Unpredictable Functions

A function $f:\{0,1\}^n \times \{0,1\}^s \rightarrow \{0,1\}^T$ is a $(t,\epsilon,q)$-unpredictable function if

  1. Given $K \in \{0,1\}^s$, $f_K(x)$ can be "efficiently" computed.

  2. For all $t$-time algorithms $A$ that make at most $q$ queries to $f$,

\[ Pr_{K\leftarrow\{0,1\}^s}[A^{f_K} = (M,Tag), f_K(M) = Tag] \lt \epsilon \]

where $A$ did not query the oracle at $M$.

Every PRF is an UF, but not conversely. However, PRF’s can be constructed from UF’s via the Goldreich-Levin method: $F'_{K,R} = \langle F_K(X), R\rangle \in \{0,1\}$.

Enlarging the domain of PRF’s

Recall that CBC-F for a keyed function $F$ on a message $M$ is defined as follows. Break $M$ into blocks $M_i$. Then

\[ CBC-F(M) = F_K(...F_K(F_K(F_K(M_1) \oplus M_2) \oplus M_3) ...) \]

*Theorem: *[BRK’92] (Security of CBC-MAC)

Let $F:\{0,1\}^n \times \{0,1\}^s \rightarrow \{0,1\}^T$ be a $(t,\epsilon,q)$-PRF. Then $CBC-F(M_1,...,M_b)$ is a $(t,\epsilon+q^2 b^2 / 2^{n-1} ,q/b)$-PRF.

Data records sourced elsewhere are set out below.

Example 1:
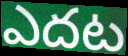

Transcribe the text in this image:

ఎదట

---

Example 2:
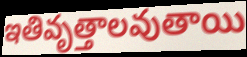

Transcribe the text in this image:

ఇతివృత్తాలవుతాయి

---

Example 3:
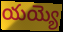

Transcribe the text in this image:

యయ్యె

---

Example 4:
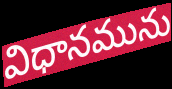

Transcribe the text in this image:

విధానమును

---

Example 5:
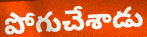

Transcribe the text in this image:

పోగుచేశాడుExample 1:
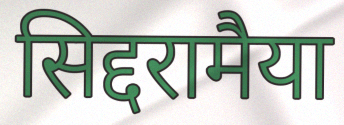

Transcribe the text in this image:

सिद्दरामैया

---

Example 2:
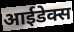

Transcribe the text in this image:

आईडेक्स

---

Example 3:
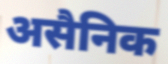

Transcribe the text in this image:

असैनिक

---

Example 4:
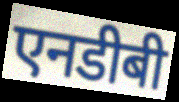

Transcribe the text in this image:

एनडीबी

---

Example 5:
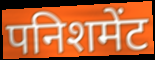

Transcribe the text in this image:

पनिशमेंट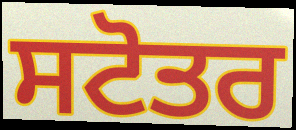
ਸਟੋਤਰ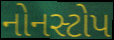
નોનસ્ટોપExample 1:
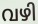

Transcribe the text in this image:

വഴി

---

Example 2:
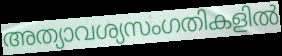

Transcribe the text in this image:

അത്യാവശ്യസംഗതികളിൽ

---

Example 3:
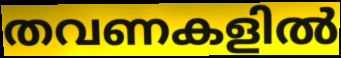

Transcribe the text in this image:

തവണകളിൽ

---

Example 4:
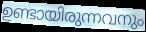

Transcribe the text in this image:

ഉണ്ടായിരുന്നവനും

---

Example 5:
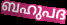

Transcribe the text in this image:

ബഹുപദ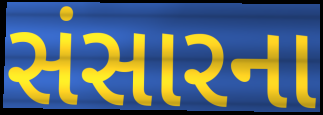
સંસારનાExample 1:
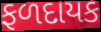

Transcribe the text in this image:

ફળદાયક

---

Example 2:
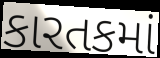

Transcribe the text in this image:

કારતકમાં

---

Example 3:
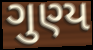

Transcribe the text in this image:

ગુણ્ય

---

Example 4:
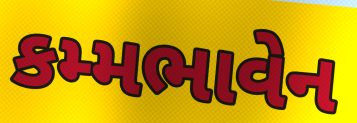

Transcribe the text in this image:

કમ્મભાવેન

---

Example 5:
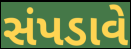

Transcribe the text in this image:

સંપડાવે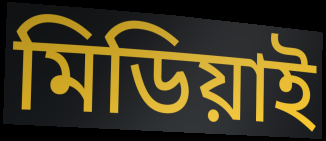
মিডিয়াইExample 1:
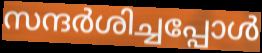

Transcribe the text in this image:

സന്ദർശിച്ചപ്പോൾ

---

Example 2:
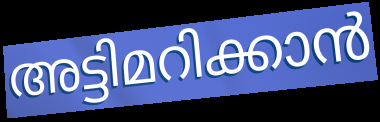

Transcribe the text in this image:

അട്ടിമറിക്കാൻ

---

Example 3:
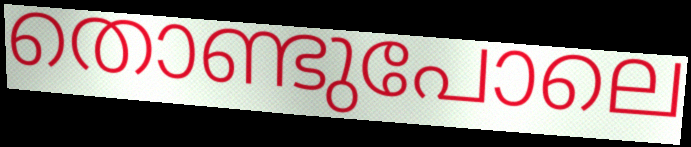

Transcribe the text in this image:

തൊണ്ടുപോലെ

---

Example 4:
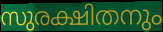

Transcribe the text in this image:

സുരക്ഷിതനും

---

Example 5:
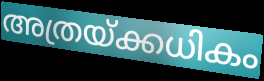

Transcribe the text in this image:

അത്രയ്ക്കധികംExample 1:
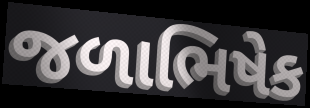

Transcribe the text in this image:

જળાભિષેક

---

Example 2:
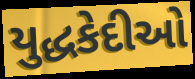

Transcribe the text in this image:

યુદ્ધકેદીઓ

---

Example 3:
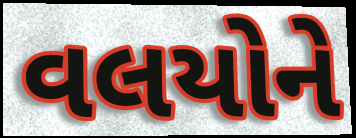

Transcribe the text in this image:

વલયોને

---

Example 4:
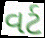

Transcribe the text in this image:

વર્ટ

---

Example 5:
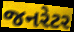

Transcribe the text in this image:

જનરેટર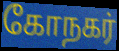
கோநகர்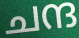
ചന്ദ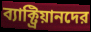
ব্যাক্ট্রিয়ানদেরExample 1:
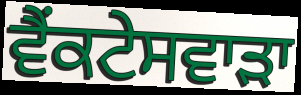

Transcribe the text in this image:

ਵੈਂਕਟੇਸਵਾੜਾ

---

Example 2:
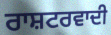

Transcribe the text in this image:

ਰਾਸ਼ਟਰਵਾਦੀ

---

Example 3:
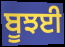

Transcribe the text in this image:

ਬੂਝਈ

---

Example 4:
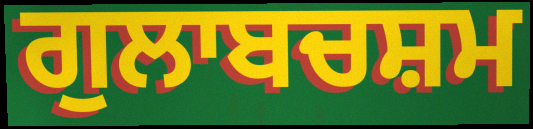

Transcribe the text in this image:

ਗੁਲਾਬਚਸ਼ਮ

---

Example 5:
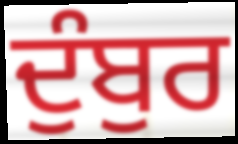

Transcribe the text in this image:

ਦੁੰਬੁਰ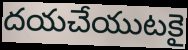
దయచేయుటకై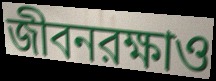
জীবনরক্ষাও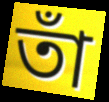
তাঁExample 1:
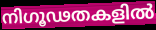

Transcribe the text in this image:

നിഗൂഢതകളിൽ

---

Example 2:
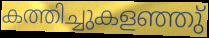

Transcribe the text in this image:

കത്തിച്ചുകളഞ്ഞു്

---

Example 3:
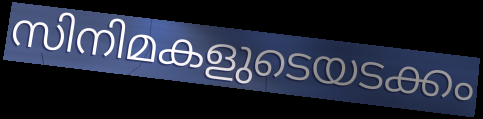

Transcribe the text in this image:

സിനിമകളുടെയടക്കം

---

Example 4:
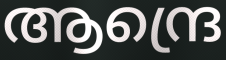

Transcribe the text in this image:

ആന്ദ്രെ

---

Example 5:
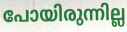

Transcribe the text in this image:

പോയിരുന്നില്ല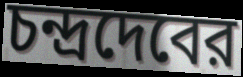
চন্দ্রদেবের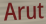
Arut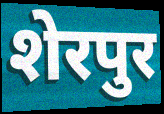
शेरपुर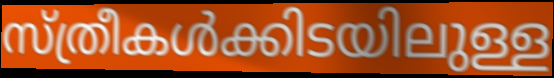
സ്ത്രീകൾക്കിടയിലുള്ള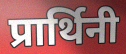
प्रार्थिनी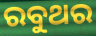
ରବୁଥର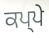
ਕਪ੍ਪੇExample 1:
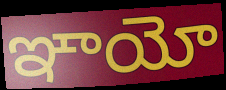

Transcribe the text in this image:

ఞాయో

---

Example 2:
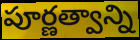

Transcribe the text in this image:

పూర్ణత్వాన్ని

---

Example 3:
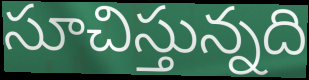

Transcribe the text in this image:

సూచిస్తున్నది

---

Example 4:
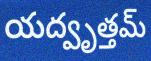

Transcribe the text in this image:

యద్వృత్తమ్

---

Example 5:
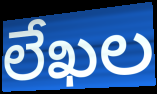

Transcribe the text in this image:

లేఖలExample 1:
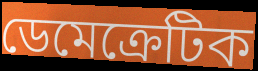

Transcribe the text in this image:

ডেমেক্রেটিক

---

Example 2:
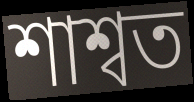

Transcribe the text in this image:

শাশ্বত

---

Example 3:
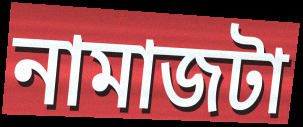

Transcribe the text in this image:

নামাজটা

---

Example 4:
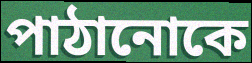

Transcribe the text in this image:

পাঠানোকে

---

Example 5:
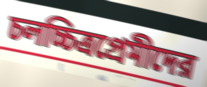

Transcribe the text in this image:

চলচ্চিত্রপ্রেমীদের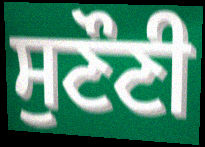
ਸੁਣੌਣੀ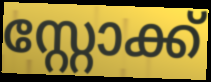
സ്റ്റോക്ക്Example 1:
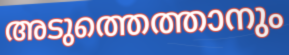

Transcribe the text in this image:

അടുത്തെത്താനും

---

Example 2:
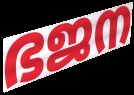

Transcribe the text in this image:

ഭജന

Intuitively, CBC-F is secure if $b \ll 2^{n/2}/q$. For larger $b$ there is a known attack (birthday attack).

Enlarging the domain of UF’s

We present three methods for doing this.

Theorem 1: Let $F:\{0,1\}^n\times\{0,1\}^s\rightarrow\{0,1\}^T$ be a $(t,\epsilon,q)$-UF, and let $H:\{0,1\}^*\rightarrow\{0,1\}^n$ be a collision-resistant hash function. Then

\[ HMAC_K(M) = F_K(H(M)) \]

is a $(t,\epsilon,q)$-UF.

Theorem 2: Let $f:\{0,1\}^n\times\{0,1\}^s\rightarrow\{0,1\}^T$ be a $(t,\epsilon,q)$-PRF, and let $H=\{h_K:\{0,1\}^N\rightarrow\{0,1\}^n$ be a family of hash functions such that for all $x\ne y \in \{0,1\}^N$, we have $Pr_{h\leftarrow H}[h(x) = h(y)] \lt \epsilon'$. Then

\[ HF_{K_1,K_2}(M) = f_{K_1}(h_{K_2}(M)) \]

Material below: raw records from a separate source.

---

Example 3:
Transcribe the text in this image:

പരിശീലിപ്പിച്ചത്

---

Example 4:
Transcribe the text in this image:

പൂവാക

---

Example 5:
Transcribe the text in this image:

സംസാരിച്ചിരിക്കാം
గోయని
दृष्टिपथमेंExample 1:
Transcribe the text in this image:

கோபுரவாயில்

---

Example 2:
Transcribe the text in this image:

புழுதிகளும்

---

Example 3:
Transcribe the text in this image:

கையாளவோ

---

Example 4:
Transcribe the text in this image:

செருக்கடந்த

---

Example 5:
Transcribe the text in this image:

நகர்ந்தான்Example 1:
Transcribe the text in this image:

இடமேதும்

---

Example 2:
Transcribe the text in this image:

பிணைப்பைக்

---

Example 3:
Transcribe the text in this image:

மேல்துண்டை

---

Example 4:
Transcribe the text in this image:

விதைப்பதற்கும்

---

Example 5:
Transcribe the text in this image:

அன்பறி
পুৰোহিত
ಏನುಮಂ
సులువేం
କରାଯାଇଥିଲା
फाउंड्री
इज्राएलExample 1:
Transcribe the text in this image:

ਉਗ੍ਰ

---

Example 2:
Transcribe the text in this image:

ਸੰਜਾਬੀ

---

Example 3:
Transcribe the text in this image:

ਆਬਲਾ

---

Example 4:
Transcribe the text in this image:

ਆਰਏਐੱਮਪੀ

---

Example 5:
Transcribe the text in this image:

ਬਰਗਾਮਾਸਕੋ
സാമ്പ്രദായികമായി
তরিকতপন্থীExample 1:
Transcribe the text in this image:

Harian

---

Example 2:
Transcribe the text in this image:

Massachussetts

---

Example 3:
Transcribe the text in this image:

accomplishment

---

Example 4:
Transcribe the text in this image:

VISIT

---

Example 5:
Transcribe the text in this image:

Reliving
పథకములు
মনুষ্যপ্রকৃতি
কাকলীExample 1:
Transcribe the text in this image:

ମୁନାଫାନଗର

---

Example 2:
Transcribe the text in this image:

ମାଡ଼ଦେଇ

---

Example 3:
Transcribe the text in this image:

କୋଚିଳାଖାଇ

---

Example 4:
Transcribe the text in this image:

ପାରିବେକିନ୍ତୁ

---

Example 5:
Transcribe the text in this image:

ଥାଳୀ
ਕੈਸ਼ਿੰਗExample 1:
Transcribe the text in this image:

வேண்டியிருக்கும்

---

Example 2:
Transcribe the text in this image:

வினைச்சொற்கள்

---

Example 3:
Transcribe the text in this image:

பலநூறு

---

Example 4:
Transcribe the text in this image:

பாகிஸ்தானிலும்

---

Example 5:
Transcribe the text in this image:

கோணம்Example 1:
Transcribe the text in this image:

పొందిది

is a $(t,\epsilon+\epsilon',q)$-MAC.

Theorem 3: Let $f:\{0,1\}^n\times\{0,1\}^s\rightarrow\{0,1\}^T$ be a $(t,\epsilon,q)$-PRF, and let $H=\{h_K:\{0,1\}^N\rightarrow\{0,1\}^n$ be a family of hash functions such that for all $x, y \in \{0,1\}^N$ and for all $r \in {0,1}^T$, we have $Pr_{h\leftarrow H}[h(x) \oplus h(y) = r] \lt \epsilon'$. Then

\[ CWH_{K_1,K_2}(M) = [h_{K_2}(M) \oplus f_{K_1}(R), R], R\leftarrow\{0,1\}^n \]

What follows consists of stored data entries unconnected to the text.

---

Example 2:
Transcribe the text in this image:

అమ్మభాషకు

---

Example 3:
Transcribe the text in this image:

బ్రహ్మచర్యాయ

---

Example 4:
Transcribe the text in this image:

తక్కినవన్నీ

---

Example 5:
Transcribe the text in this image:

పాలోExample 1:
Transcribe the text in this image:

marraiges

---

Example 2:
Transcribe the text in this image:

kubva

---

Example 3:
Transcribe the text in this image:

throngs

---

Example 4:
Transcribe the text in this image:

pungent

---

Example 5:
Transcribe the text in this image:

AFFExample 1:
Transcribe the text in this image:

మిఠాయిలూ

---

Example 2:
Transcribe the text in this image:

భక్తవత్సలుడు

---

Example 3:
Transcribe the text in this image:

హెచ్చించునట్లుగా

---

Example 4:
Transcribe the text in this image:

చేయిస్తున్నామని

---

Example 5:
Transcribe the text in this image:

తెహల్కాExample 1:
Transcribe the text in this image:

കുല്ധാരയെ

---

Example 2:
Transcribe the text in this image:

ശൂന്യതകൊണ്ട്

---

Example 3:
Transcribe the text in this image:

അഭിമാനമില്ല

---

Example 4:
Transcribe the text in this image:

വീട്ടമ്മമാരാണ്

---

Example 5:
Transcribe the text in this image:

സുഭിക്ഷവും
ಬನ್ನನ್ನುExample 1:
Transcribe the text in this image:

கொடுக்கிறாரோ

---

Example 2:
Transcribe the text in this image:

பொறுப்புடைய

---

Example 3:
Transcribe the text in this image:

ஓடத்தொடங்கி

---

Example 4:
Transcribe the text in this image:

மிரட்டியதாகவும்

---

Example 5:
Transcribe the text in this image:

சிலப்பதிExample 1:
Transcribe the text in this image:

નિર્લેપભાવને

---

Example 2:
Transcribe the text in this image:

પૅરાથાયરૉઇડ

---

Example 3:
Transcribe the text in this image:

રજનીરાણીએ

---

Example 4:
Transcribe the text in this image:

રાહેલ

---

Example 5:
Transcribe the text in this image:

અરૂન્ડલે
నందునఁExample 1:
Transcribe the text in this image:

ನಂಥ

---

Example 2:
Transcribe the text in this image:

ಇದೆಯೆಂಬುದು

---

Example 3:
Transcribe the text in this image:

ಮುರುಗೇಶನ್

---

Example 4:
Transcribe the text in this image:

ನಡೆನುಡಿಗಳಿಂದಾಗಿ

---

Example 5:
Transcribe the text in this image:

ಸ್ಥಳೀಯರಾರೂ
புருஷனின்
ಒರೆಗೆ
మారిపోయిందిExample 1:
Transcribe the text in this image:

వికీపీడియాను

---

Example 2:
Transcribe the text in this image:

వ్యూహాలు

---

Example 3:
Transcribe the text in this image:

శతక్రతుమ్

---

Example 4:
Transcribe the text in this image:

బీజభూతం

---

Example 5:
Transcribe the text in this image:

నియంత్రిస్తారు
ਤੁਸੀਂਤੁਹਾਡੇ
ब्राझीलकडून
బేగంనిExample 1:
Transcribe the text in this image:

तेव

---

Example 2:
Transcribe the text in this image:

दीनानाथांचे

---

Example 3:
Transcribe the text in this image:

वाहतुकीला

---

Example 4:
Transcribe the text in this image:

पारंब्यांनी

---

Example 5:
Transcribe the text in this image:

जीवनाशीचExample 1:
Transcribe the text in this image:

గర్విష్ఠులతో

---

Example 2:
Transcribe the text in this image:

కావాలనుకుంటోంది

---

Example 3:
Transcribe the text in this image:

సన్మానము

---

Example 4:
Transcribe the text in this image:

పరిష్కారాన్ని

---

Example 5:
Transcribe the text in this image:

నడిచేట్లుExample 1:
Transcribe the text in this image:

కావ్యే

is a $(t,\epsilon+\epsilon',q)$-MAC.

Note the last theorem involves a nondeterministic MAC. In short, for a secure MAC, we can do PRF(UHF), or UF(CRHF) (so weaken the requirements on one function but strengthen the requirements on the other), or [UHF(M) $\oplus$ PRF®, R].